## Extract
This article, “The Fakest Person Ever?” by Miles Mathis, published on June 3, 2025, critiques Brian Cox, accusing him of being a fabricated personality and a purveyor of pseudoscience. The author dismisses Cox’s perceived successor status to David Attenborough for BBC science programming, likening him to a “Bud Light-level miscalculation” for science propaganda. Mathis highlights Cox’s seemingly unremarkable early interests in dance and bus spotting, his poor A-levels math grade, and his role as a “fake keyboardist” for the band D:Ream, suggesting he was hired for his appearance.

The article questions Cox’s academic credentials, noting he received his bachelor’s degree late and completed his PhD in 1998 at age 30, with research conducted at HERA in Hamburg and allegedly at the LHC. Mathis asserts that these particle accelerators are “centers of major fakery” and “huge money pits.” While Cox is listed as a particle physicist at the University of Manchester, his specific position is omitted. The author also criticizes Cox’s co-authored pop physics books, particularly those with Jeff Forshaw, and points to Researchgate listings that mention Cox but do not list him as an author.

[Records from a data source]
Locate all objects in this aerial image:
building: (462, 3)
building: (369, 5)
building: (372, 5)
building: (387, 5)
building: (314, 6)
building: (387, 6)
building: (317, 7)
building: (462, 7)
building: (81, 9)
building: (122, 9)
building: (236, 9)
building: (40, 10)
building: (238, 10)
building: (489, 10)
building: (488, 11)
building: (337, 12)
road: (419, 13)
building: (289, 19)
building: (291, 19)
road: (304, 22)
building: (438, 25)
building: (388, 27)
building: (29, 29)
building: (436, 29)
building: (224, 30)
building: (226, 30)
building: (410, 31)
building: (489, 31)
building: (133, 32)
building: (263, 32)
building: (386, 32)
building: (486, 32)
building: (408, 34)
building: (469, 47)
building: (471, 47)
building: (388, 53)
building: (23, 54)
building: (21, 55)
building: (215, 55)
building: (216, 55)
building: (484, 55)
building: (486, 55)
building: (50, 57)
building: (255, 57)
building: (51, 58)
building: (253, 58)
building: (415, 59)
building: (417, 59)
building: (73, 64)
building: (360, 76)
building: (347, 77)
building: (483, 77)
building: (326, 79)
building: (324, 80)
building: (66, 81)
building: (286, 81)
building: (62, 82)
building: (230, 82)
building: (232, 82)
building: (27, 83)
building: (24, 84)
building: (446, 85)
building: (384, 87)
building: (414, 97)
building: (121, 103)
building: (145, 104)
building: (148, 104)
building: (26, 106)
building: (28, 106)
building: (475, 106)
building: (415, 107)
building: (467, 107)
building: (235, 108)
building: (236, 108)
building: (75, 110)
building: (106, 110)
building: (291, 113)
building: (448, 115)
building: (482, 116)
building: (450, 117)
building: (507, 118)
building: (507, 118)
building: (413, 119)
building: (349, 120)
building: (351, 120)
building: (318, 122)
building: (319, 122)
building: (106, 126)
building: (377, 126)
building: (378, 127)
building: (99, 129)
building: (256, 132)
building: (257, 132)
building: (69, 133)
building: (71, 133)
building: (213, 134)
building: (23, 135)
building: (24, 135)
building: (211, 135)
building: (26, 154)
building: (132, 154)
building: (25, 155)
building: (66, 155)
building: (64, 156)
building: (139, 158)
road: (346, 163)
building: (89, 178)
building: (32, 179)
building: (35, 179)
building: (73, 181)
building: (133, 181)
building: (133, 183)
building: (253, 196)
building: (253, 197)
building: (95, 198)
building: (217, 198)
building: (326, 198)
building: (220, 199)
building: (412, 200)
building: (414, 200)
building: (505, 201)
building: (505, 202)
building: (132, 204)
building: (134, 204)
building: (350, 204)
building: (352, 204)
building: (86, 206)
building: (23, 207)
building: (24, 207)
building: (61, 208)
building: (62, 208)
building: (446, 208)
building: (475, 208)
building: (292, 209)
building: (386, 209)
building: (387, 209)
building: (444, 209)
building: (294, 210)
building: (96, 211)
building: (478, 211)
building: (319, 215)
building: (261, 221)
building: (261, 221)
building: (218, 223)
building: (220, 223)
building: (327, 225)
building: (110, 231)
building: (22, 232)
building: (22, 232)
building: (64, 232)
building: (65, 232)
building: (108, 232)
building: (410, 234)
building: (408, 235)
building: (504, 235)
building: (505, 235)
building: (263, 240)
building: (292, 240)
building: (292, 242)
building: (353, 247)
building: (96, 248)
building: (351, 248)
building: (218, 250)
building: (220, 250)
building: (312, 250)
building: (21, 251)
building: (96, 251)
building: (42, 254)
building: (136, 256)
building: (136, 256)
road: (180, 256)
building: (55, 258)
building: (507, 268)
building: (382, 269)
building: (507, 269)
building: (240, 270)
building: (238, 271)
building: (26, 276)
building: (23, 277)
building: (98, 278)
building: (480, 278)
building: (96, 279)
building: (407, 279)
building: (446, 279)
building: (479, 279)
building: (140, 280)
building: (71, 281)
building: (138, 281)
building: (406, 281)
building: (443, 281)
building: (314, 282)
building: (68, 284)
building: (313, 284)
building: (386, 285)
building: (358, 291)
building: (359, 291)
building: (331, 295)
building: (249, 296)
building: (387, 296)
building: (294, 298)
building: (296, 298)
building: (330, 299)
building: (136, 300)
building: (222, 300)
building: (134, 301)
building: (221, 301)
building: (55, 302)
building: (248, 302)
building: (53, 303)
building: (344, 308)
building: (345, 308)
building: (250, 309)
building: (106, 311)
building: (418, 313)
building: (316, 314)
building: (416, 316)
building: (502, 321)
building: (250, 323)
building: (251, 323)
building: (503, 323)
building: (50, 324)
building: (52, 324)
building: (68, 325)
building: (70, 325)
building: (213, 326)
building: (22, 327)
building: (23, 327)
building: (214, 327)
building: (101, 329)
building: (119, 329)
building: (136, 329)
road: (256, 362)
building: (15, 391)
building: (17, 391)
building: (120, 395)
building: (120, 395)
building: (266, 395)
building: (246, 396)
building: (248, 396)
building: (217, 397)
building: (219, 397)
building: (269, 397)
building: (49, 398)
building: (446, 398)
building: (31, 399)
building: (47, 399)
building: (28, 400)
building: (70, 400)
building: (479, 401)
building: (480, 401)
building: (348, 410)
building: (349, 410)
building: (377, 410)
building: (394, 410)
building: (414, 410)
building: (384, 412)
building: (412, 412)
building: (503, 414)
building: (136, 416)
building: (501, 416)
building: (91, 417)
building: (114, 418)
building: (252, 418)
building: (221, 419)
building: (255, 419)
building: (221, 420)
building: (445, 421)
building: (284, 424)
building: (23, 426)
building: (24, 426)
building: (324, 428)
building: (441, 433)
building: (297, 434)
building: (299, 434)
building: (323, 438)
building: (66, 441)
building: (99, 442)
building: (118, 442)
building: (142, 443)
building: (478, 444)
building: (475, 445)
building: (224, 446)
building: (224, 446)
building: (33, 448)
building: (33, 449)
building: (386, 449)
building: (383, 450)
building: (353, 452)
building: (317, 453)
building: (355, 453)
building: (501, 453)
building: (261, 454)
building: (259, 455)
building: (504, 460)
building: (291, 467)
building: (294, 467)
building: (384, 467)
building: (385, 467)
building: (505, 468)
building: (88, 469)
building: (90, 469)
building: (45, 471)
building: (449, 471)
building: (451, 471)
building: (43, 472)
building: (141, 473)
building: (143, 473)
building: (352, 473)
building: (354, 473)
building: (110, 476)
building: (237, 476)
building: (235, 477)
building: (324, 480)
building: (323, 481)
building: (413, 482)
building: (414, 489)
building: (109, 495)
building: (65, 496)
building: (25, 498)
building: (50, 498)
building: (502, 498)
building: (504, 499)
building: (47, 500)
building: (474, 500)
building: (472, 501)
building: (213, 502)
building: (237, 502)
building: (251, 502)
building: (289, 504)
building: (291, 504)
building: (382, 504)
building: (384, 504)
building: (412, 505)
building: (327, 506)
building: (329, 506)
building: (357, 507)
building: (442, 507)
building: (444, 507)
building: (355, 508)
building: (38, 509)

## Task statement
Write out everything in the Brian Cox critique from "The article questions" down to "as an author.", word for word. The listing was drawn from a separate source.

## Reply
The article questions Cox’s academic credentials, noting he received his bachelor’s degree late and completed his PhD in 1998 at age 30, with research conducted at HERA in Hamburg and allegedly at the LHC. Mathis asserts that these particle accelerators are “centers of major fakery” and “huge money pits.” While Cox is listed as a particle physicist at the University of Manchester, his specific position is omitted. The author also criticizes Cox’s co-authored pop physics books, particularly those with Jeff Forshaw, and points to Researchgate listings that mention Cox but do not list him as an author.